When these workers are 24 hours into a snow-removal job, what are they supposed to do while their trucks are recharging and the flakes are still coming down? What about independent drivers of 18-wheelers who aren’t part of, say, a Walmart or Amazon fleet?
Electric cars might have a comparable mileage range to a regular car, but what about charge time? For truck drivers, already burdened by countless regulations, dead time adds up. The same goes even for people in sales who put on hundreds of miles driving across their territories day in and day out.
Perhaps, more importantly, do these workers want to switch to electric? Does it pass their personal cost-benefit calculations? Climate-extreme elitists never bothered to ask — and don’t care about the answer.
Where Do You Think EVs Get Their Electricity?
This entire conversation is nonsensical, especially because electric vehicles aren’t actually good for the planet. The Biden administration and other coastal elites can bloviate all day about “environmental justice,” whatever that means, but it’s all just hot air.
Do you know where the electricity for “clean” vehicles comes from? Most of it comes from fossil fuels, with one 2020 study showing that these nonrenewables are the primary EV energy source in 43 of the 50 states.
“[O]ne of Tesla’s Supercharger stations was reported to get 13 percent of their energy from natural gas and 27 percent from coal,” which are both fossil fuels, Federalist intern Alasdaire Fleitas noted on Wednesday. “Power plants burn coal to generate electricity to power electric cars and emit a higher fossil fuel footprint than the left would care to admit.”
Democrats love to chatter about “emissions,” but while electric vehicles are great for virtue-signaling because they avoid the exhaust given off on the back end by gas-powered cars, they emit greenhouse gases on the front end by running on energy derived from fossil fuel combustion at a power plant.
And this is to say nothing of how electric cars increase our reliance on super-polluters like China for battery and other manufacturing.
None of Your Business
The Democrats pushing electric cars while scurrying around to speeches and fundraisers in private jets and fleets of SUVs clearly don’t really care about the planet, and they don’t care about the lives of normal Americans.

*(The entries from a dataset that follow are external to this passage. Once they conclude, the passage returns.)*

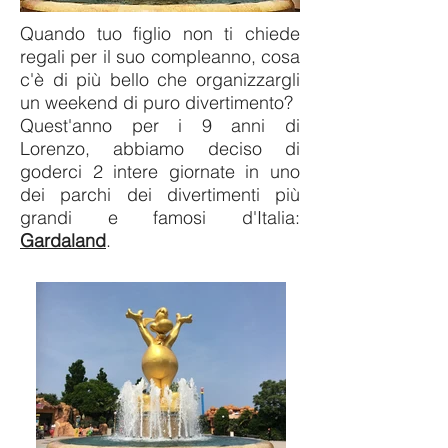
Quando tuo figlio non ti chiede
regali per il suo compleanno, cosa
c'è di più bello che organizzargli
un weekend di puro divertimento?
Quest'anno per i 9 anni di
Lorenzo, abbiamo deciso di
goderci 2 intere giornate in uno
dei parchi dei divertimenti più
grandi e famosi d'Italia:
Gardaland
.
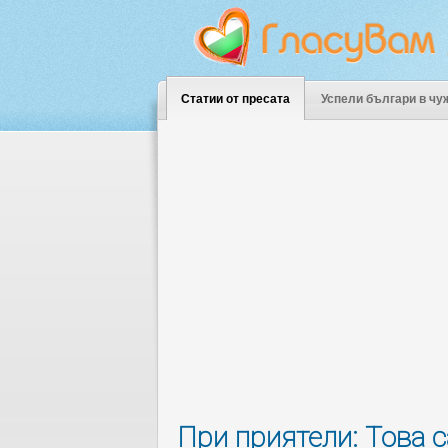
Статии от пресата
Успели българи в чу
При приятели: Това с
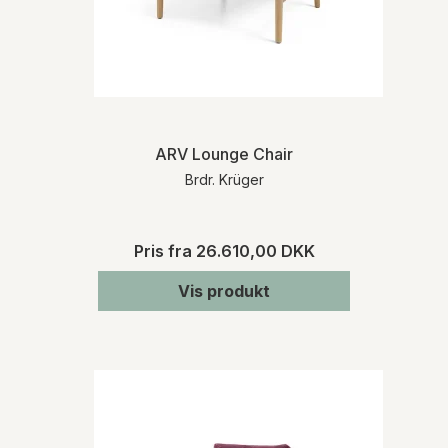
ARV Lounge Chair
Brdr. Krüger
Pris fra
26.610,00 DKK
Vis produkt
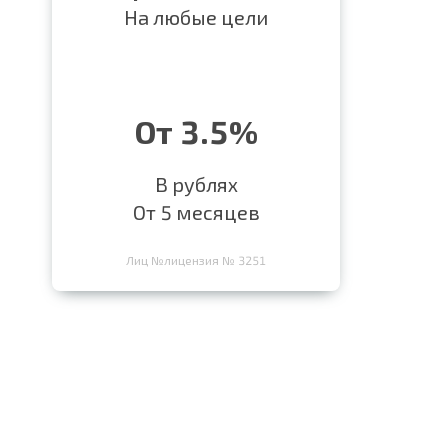
На любые цели
От 3.5%
В рублях
От 5 месяцев
Лиц №лицензия № 3251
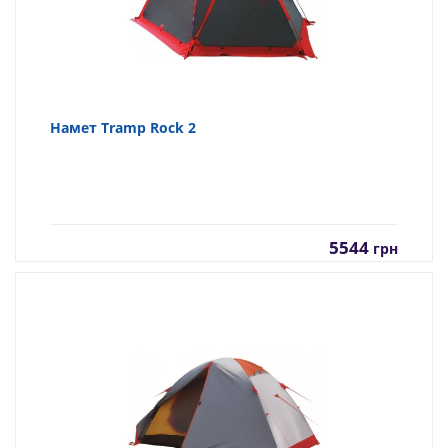
Намет Tramp Rock 2
5544
грн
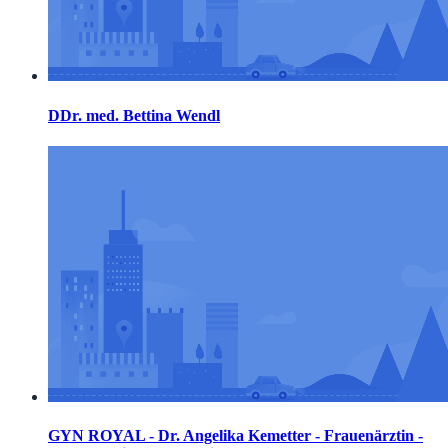
DDr. med. Bettina Wendl
GYN ROYAL - Dr. Angelika Kemetter - Frauenärztin -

But it’s more than hypocrisy. Using gas prices to push vulnerable Americans into their green policy goals is also coercive. And bragging about “zero emissions” by pushing expensive cars that are still built on fossil fuels and pollution is completely dishonest.
It’s also ignorant. Americans have work, personal responsibilities, and expenses that lead them to assess costs and benefits and invest in the best vehicles to help them provide for their families and their customers. They don’t want electric vehicles; they want a $5,000 pickup truck, and they have a good reason for it. Stop ruining their lives.